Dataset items
◇ ◇ ◇ ◇ ◇
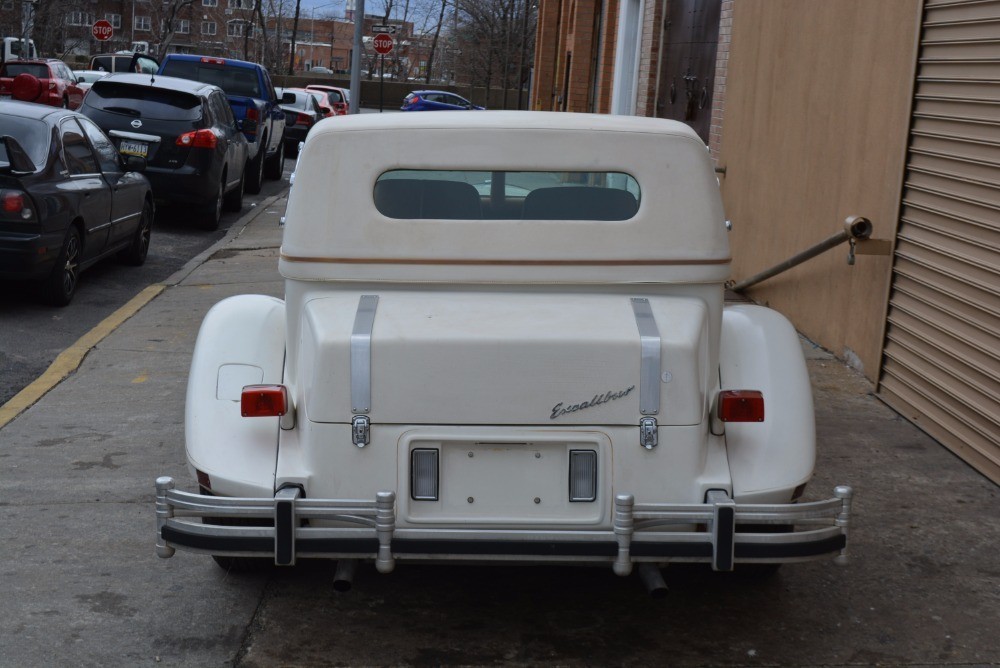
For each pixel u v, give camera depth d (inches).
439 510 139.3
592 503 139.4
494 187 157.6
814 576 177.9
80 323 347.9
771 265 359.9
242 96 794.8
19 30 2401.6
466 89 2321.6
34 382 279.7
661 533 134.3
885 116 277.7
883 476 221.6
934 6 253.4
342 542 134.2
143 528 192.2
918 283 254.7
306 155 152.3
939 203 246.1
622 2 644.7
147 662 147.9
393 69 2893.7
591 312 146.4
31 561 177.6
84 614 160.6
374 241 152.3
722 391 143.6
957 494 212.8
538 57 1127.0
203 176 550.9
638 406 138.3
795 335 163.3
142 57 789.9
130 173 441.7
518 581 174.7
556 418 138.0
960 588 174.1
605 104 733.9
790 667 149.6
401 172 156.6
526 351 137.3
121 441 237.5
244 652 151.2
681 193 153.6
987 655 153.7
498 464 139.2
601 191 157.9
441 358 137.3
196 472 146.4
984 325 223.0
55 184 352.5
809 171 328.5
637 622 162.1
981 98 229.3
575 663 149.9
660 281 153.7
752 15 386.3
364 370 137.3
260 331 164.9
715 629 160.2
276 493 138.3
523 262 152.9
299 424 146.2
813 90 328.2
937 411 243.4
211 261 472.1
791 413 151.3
◇ ◇ ◇ ◇ ◇
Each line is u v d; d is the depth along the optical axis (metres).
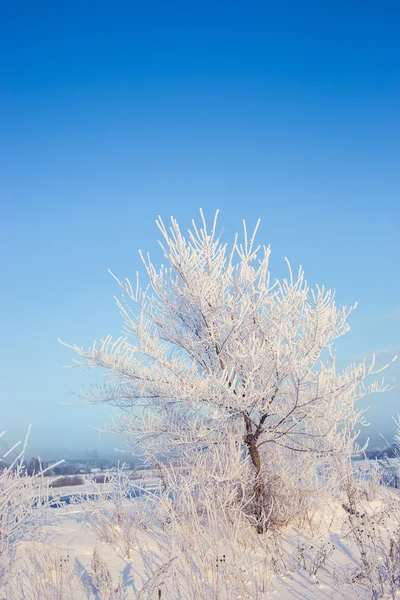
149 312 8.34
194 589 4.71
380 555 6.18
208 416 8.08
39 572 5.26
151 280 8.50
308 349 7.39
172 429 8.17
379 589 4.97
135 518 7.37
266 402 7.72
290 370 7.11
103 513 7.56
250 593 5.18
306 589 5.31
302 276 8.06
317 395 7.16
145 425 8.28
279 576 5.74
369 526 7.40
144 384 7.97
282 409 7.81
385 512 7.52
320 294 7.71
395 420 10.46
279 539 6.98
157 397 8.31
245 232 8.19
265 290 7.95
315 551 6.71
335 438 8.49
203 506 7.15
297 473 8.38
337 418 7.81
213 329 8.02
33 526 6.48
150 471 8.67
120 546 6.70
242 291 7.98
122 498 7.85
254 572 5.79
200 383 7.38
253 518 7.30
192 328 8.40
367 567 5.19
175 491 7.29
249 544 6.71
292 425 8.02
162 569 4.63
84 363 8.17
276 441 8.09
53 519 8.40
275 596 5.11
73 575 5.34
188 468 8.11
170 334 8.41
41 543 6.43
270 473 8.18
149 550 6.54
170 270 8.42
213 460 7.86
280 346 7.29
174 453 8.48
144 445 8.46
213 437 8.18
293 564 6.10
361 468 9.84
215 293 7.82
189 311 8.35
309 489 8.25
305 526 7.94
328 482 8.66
◇ ◇ ◇ ◇ ◇
- [TASK OBJECTIVE]: Wherever a line of the entries holds the string "depth", copy that line.

- [REPLY TO THE TASK]:
For each pixel u v, give camera depth d (inches).
Each line is u v d; d is the depth along the optical axis (metres).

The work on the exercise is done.